DeepSeek Fails 58% of the Jailbreak Tests by Qualys TotalAI

March 11, 2025: With growing enthusiasm around DeepSeek’s advancements, Qualys recently conducted a security analysis of the distilled DeepSeek-R1 LLaMA 8B variant using the company’s newly launched AI security platform, Qualys TotalAI. The DeepSeek model had a failure rate of 61% when tested against Qualys TotalAI’s Knowledge Base (KB) attacks and a failure rate of 58% when tested against Jailbreak attacks.

TotalAI KB Analysis

Qualys TotalAI’s KB Analysis prompts the target LLM with questions across 16 categories — including controversial topics, factual inconssitencies, hate speech and discrimination, legal information, privacy attacks, profanity and sensitive information disclosure — and evaluates the responses using Qualys’ Judge LLM. Responses are assessed for vulnerabilities, ethical concerns, and legal risks. If a response is deemed vulnerable, it receives a severity rating based on its directness and potential impact. This ensures a comprehensive assessment of the model’s behavior and associated risks.
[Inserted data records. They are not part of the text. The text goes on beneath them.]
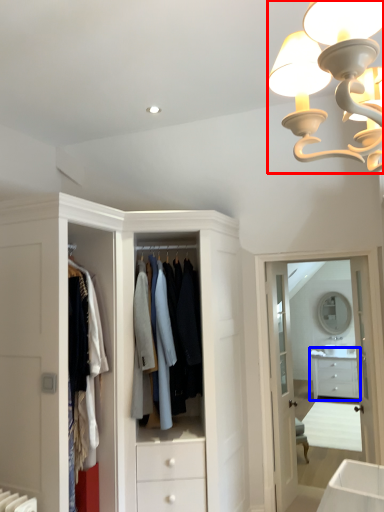
Question: Which of the following is the farthest to the observer, lamp (highlighted by a red box) or chest of drawers (highlighted by a blue box)?

Choices:
 (A) lamp
 (B) chest of drawers

Answer: (B)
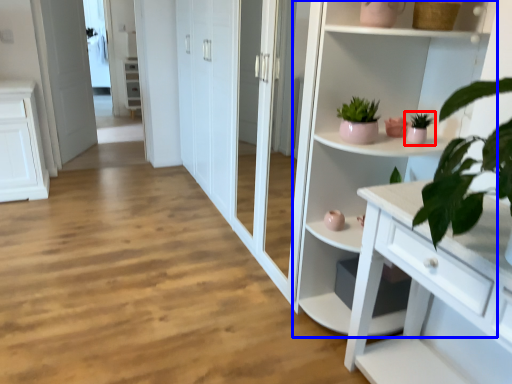
Question: Among these objects, which one is farthest to the camera, houseplant (highlighted by a red box) or cupboard (highlighted by a blue box)?

Choices:
 (A) houseplant
 (B) cupboard

Answer: (A)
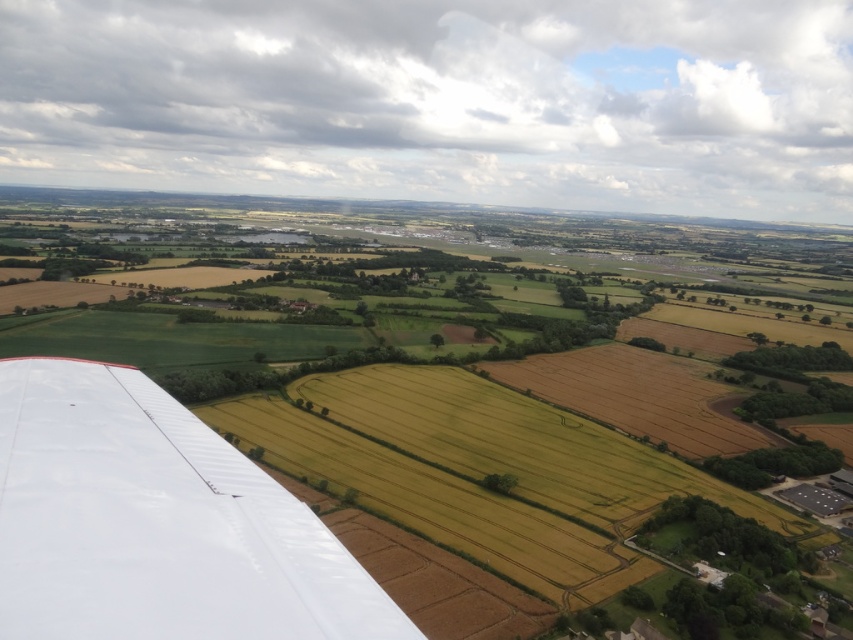
You are a passenger on a plane and looking out the window. You see the green grassy field at center and the white matte wing at lower left. Which object is closer to you?

The white matte wing at lower left is closer to you because it is positioned in front of the green grassy field at center, which is further away.

You are a pilot flying over a rural area and see a green grassy field at center. Can you confirm if the point marked at coordinates (x=453, y=396) corresponds to this field?

Yes, the green grassy field at center is represented by point (x=453, y=396).

You are a pilot flying at an altitude of 1,000 feet. You notice a point of interest at point (538, 548) in your view. Based on your current altitude, can you estimate whether you are directly above this point or further away from it?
In the Qualys KB testing, 891 assessments were conducted and the model failed 61% of the tests. The worst performing category was misalignment, where the model had a pass rate of just 8%. This was followed by controversial topics (13%), and factual inconsistencies (21%). On the other end of the spectrum, the model did prove to be very good at filtering out sexual content, passing 100% of the tests.

TotalAI Jailbreak Testing

Jailbreaking an LLM involves techniques that bypass built-in safety mechanisms, enabling the model to generate restricted responses. These vulnerabilities can result in harmful outputs, including instructions for illegal activities, misinformation, privacy violations, and unethical content. Successful jailbreaks expose weaknesses in AI alignment and present serious security risks, particularly in enterprise and regulatory settings.

The model was tested against 18 jailbreak types through 885 attacks. It failed 58% of these attempts, demonstrating significant susceptibility to adversarial manipulation. During the analysis, DeepSeek R1 struggled to prevent several adversarial jailbreak attempts, including steps on how to make an explosive device, create content for websites that encourage hate speech, conspiracy theories and violent action, exploiting software vulnerabilities, promoting incorrect medical information, etc.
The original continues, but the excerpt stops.